[DATA IN THIS EXERCISE — start]
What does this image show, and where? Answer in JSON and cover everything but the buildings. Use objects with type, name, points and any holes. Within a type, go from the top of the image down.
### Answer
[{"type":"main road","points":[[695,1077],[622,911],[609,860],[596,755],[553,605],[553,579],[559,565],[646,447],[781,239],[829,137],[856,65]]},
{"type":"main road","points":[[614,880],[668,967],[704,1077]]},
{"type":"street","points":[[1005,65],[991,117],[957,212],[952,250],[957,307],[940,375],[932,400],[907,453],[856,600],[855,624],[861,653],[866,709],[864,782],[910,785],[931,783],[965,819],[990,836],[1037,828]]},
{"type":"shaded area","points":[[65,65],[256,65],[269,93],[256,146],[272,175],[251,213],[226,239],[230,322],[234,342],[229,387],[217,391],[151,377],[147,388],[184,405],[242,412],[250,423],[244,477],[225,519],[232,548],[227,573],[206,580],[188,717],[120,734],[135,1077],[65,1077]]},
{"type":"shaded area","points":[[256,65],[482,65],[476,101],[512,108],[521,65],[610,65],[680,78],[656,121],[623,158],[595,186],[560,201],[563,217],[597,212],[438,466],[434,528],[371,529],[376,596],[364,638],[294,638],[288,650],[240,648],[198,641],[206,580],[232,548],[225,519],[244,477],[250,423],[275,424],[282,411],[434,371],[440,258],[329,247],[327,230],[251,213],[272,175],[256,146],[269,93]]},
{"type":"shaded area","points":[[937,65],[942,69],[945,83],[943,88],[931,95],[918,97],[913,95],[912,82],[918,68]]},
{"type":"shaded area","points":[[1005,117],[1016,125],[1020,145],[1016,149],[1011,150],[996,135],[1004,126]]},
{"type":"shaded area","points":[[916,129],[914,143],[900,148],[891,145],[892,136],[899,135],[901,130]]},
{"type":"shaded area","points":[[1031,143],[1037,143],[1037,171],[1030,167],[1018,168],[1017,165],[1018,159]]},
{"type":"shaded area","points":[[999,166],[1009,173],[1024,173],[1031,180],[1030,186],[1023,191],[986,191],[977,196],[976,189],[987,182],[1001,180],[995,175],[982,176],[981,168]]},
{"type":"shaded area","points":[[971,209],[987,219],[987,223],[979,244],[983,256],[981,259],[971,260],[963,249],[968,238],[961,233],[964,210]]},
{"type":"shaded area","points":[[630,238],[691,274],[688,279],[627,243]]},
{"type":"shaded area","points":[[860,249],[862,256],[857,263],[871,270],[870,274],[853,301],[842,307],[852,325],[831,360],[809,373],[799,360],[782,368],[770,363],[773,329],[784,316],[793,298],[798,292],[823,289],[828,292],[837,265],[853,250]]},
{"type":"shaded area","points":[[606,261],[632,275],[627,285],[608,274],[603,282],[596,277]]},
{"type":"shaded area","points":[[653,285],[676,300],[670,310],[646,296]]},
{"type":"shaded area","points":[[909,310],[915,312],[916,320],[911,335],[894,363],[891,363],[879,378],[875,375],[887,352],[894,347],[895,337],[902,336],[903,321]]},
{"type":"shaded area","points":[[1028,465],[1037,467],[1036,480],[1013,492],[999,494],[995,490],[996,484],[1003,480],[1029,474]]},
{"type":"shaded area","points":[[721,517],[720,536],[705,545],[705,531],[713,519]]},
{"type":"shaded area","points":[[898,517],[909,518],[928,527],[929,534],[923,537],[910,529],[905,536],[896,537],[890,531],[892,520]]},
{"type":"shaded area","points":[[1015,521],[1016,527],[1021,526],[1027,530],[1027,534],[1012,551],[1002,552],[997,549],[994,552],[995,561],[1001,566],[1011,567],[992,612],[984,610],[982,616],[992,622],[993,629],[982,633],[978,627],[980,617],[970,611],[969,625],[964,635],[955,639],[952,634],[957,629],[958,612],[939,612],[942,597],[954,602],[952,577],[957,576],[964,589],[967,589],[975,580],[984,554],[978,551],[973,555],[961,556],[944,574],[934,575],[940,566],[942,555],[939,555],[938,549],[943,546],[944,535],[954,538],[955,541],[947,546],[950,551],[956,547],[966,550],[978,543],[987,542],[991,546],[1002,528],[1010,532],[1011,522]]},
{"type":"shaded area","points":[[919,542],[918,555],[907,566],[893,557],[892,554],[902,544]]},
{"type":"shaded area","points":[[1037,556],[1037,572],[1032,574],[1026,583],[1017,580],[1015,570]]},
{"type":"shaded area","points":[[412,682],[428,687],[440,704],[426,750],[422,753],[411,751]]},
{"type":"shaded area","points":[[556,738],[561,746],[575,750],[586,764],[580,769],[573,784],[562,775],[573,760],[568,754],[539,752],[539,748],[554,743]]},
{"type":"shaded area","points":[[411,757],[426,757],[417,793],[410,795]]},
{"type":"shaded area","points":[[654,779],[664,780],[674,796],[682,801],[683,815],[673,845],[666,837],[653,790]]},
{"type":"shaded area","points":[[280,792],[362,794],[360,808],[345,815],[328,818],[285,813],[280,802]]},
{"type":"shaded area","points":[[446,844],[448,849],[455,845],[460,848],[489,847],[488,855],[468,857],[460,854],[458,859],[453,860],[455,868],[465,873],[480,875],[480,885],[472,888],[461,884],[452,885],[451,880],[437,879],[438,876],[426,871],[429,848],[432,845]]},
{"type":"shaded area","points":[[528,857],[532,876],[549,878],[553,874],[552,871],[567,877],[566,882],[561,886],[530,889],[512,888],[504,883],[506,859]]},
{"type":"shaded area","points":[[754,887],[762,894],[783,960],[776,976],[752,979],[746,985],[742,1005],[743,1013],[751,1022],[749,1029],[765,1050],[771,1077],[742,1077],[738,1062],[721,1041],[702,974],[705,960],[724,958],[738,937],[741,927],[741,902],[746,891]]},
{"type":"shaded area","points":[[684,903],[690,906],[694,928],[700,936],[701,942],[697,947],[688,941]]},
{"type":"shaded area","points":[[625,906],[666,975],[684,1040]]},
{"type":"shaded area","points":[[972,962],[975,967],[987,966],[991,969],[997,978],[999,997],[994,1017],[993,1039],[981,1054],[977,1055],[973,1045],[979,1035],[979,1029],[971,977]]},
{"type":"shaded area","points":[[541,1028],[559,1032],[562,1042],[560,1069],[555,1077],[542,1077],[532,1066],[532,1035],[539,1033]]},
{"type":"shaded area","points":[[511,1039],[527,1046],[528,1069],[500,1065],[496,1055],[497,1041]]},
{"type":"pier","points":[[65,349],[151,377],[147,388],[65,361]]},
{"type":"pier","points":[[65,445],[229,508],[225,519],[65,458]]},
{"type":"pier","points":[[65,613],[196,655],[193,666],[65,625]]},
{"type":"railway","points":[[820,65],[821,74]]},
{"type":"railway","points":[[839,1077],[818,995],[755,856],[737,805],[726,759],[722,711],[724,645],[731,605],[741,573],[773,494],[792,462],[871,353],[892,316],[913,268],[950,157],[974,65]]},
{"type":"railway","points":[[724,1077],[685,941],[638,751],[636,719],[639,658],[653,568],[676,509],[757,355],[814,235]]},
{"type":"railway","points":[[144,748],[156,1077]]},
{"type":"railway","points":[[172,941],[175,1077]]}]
[DATA IN THIS EXERCISE — finish]
YOUR INSTRUCTIONS:
Output the data above in full and exactly.

RESULT OF THIS TASK:
What does this image show, and where? Answer in JSON and cover everything but the buildings. Use objects with type, name, points and any holes. Within a type, go from the top of the image down.
### Answer
[{"type":"main road","points":[[695,1077],[622,911],[609,860],[596,755],[553,605],[553,579],[559,565],[646,447],[781,239],[829,137],[856,65]]},
{"type":"main road","points":[[614,880],[668,967],[704,1077]]},
{"type":"street","points":[[1005,65],[991,117],[957,212],[952,250],[957,307],[940,375],[932,400],[907,453],[856,600],[855,624],[861,653],[866,709],[864,782],[910,785],[931,783],[965,819],[990,836],[1037,828]]},
{"type":"shaded area","points":[[65,65],[256,65],[269,93],[256,146],[272,175],[251,213],[226,239],[230,322],[234,342],[229,387],[217,391],[151,377],[147,388],[184,405],[242,412],[250,423],[244,477],[225,519],[232,548],[227,573],[206,580],[188,717],[120,734],[135,1077],[65,1077]]},
{"type":"shaded area","points":[[256,65],[482,65],[476,101],[512,108],[521,65],[610,65],[680,78],[656,121],[623,158],[595,186],[560,201],[563,217],[597,212],[438,466],[434,528],[371,529],[376,596],[364,638],[294,638],[288,650],[240,648],[198,641],[206,580],[232,548],[225,519],[244,477],[250,423],[275,424],[282,411],[434,371],[440,258],[329,247],[327,230],[251,213],[272,175],[256,146],[269,93]]},
{"type":"shaded area","points":[[937,65],[942,69],[945,83],[943,88],[931,95],[918,97],[913,95],[912,82],[918,68]]},
{"type":"shaded area","points":[[1005,117],[1016,125],[1020,145],[1016,149],[1011,150],[996,135],[1004,126]]},
{"type":"shaded area","points":[[916,129],[914,143],[900,148],[891,145],[892,136],[899,135],[901,130]]},
{"type":"shaded area","points":[[1031,143],[1037,143],[1037,171],[1030,167],[1018,168],[1017,165],[1018,159]]},
{"type":"shaded area","points":[[999,166],[1009,173],[1024,173],[1031,180],[1030,186],[1023,191],[986,191],[977,196],[976,189],[987,182],[1001,180],[995,175],[982,176],[981,168]]},
{"type":"shaded area","points":[[971,209],[987,219],[987,223],[979,244],[983,256],[981,259],[971,260],[963,249],[968,238],[961,233],[964,210]]},
{"type":"shaded area","points":[[630,238],[691,274],[688,279],[627,243]]},
{"type":"shaded area","points":[[860,249],[862,256],[857,263],[871,270],[870,274],[853,301],[842,307],[852,325],[831,360],[809,373],[799,360],[782,368],[770,363],[773,329],[784,316],[793,298],[798,292],[823,289],[828,292],[837,265],[853,250]]},
{"type":"shaded area","points":[[606,261],[632,275],[627,285],[608,274],[603,282],[596,277]]},
{"type":"shaded area","points":[[653,285],[676,300],[670,310],[646,296]]},
{"type":"shaded area","points":[[909,310],[915,312],[916,320],[911,335],[894,363],[891,363],[879,378],[875,375],[887,352],[894,347],[895,337],[902,336],[903,321]]},
{"type":"shaded area","points":[[1028,465],[1037,467],[1036,480],[1013,492],[999,494],[995,490],[996,484],[1003,480],[1029,474]]},
{"type":"shaded area","points":[[721,517],[720,536],[705,545],[705,531],[713,519]]},
{"type":"shaded area","points":[[898,517],[909,518],[928,527],[929,534],[923,537],[910,529],[905,536],[896,537],[890,531],[892,520]]},
{"type":"shaded area","points":[[1015,521],[1016,527],[1021,526],[1027,530],[1027,534],[1012,551],[1002,552],[997,549],[994,552],[995,561],[1001,566],[1011,567],[992,612],[984,610],[982,616],[992,622],[993,629],[982,633],[978,627],[980,617],[970,611],[969,625],[964,635],[955,639],[952,634],[957,629],[958,612],[939,612],[942,597],[954,602],[952,577],[957,576],[964,589],[967,589],[975,580],[984,554],[978,551],[973,555],[961,556],[944,574],[934,575],[940,566],[942,555],[939,555],[938,549],[943,546],[944,535],[954,538],[955,541],[947,546],[950,551],[956,547],[966,550],[978,543],[987,542],[991,546],[1002,528],[1010,532],[1011,522]]},
{"type":"shaded area","points":[[919,542],[918,555],[907,566],[893,557],[892,554],[902,544]]},
{"type":"shaded area","points":[[1037,556],[1037,572],[1032,574],[1026,583],[1017,580],[1015,570]]},
{"type":"shaded area","points":[[412,682],[428,687],[440,704],[426,750],[422,753],[411,751]]},
{"type":"shaded area","points":[[556,738],[561,746],[575,750],[586,764],[580,769],[573,784],[562,775],[573,760],[568,754],[539,752],[539,748],[554,743]]},
{"type":"shaded area","points":[[411,757],[426,757],[417,793],[410,795]]},
{"type":"shaded area","points":[[654,779],[664,780],[674,796],[682,801],[683,815],[673,845],[666,837],[653,790]]},
{"type":"shaded area","points":[[280,792],[362,794],[360,808],[345,815],[328,818],[285,813],[280,802]]},
{"type":"shaded area","points":[[446,844],[448,849],[455,845],[460,848],[489,847],[488,855],[468,857],[460,854],[458,859],[453,860],[455,868],[465,873],[480,875],[480,885],[472,888],[461,884],[452,885],[451,880],[437,879],[438,876],[426,871],[429,848],[432,845]]},
{"type":"shaded area","points":[[528,857],[532,876],[549,878],[553,874],[552,871],[567,877],[566,882],[561,886],[530,889],[512,888],[504,883],[506,859]]},
{"type":"shaded area","points":[[754,887],[762,894],[783,960],[776,976],[752,979],[746,985],[742,1005],[743,1013],[751,1022],[749,1029],[765,1050],[771,1077],[742,1077],[738,1062],[721,1041],[702,974],[705,960],[724,958],[738,937],[741,927],[741,902],[746,891]]},
{"type":"shaded area","points":[[684,903],[690,906],[694,928],[700,936],[701,942],[697,947],[688,941]]},
{"type":"shaded area","points":[[625,906],[666,975],[684,1040]]},
{"type":"shaded area","points":[[972,962],[975,967],[987,966],[991,969],[997,978],[999,997],[994,1017],[993,1039],[981,1054],[977,1055],[973,1045],[979,1035],[979,1029],[971,977]]},
{"type":"shaded area","points":[[541,1028],[559,1032],[562,1042],[560,1069],[555,1077],[542,1077],[532,1066],[532,1035],[539,1033]]},
{"type":"shaded area","points":[[511,1039],[527,1046],[528,1069],[500,1065],[496,1055],[497,1041]]},
{"type":"pier","points":[[65,349],[151,377],[147,388],[65,361]]},
{"type":"pier","points":[[65,445],[229,508],[225,519],[65,458]]},
{"type":"pier","points":[[65,613],[196,655],[193,666],[65,625]]},
{"type":"railway","points":[[820,65],[821,74]]},
{"type":"railway","points":[[839,1077],[818,995],[755,856],[737,805],[726,759],[722,711],[724,645],[731,605],[741,573],[773,494],[792,462],[871,353],[892,316],[913,268],[950,157],[974,65]]},
{"type":"railway","points":[[724,1077],[685,941],[638,751],[636,719],[639,658],[653,568],[676,509],[757,355],[814,235]]},
{"type":"railway","points":[[144,748],[156,1077]]},
{"type":"railway","points":[[172,941],[175,1077]]}]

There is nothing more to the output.